Directions for this task — Pull every line holding the word "left" out of the data and copy it.

Extracted entries —

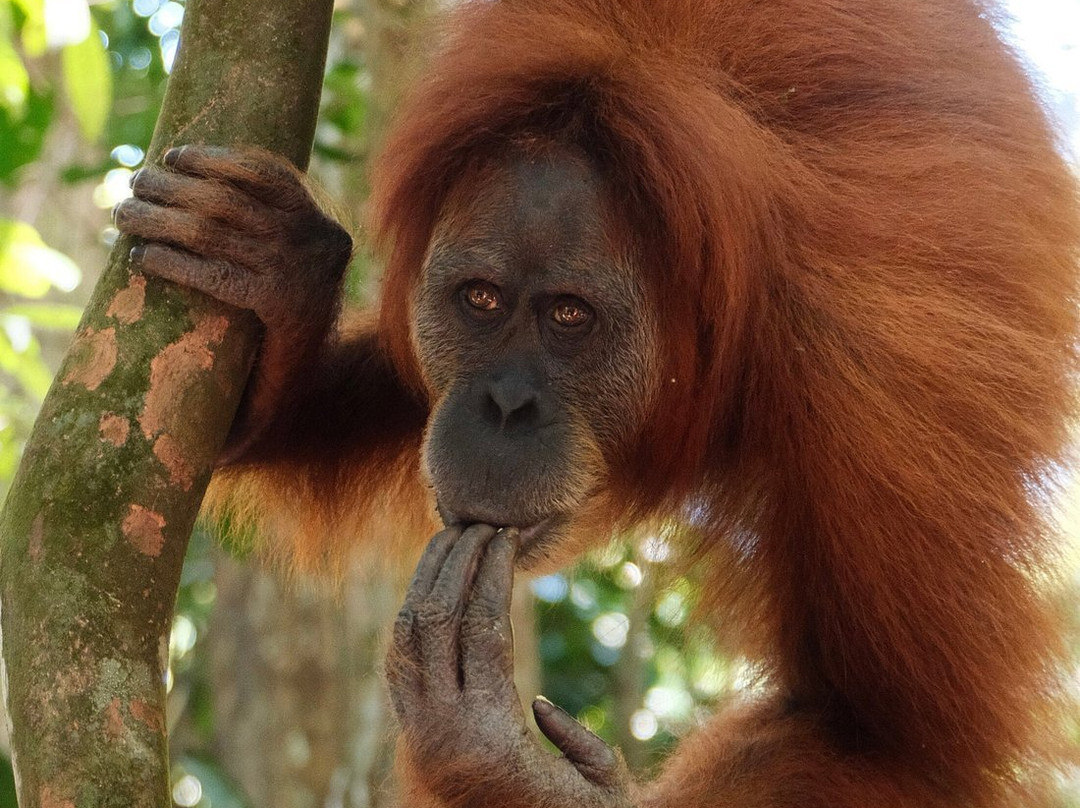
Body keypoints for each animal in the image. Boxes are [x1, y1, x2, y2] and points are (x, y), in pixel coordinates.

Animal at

* * *

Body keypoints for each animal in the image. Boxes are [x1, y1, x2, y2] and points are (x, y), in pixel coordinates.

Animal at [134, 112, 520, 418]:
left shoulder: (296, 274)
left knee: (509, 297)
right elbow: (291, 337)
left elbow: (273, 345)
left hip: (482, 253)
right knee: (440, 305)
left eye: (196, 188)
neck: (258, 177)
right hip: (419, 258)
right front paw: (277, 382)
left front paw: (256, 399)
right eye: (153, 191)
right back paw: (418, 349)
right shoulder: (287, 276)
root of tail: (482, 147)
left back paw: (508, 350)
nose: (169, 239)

--

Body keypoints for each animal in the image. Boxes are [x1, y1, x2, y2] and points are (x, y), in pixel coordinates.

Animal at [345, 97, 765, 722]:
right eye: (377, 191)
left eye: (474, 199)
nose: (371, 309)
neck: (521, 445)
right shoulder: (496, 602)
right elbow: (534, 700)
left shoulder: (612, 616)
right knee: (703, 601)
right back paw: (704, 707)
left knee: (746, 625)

Result for this exercise —
left shoulder: (296, 274)
left knee: (509, 297)
left elbow: (273, 345)
left hip: (482, 253)
left eye: (196, 188)
left front paw: (256, 399)
left back paw: (508, 350)
left eye: (474, 199)
left shoulder: (612, 616)
left knee: (746, 625)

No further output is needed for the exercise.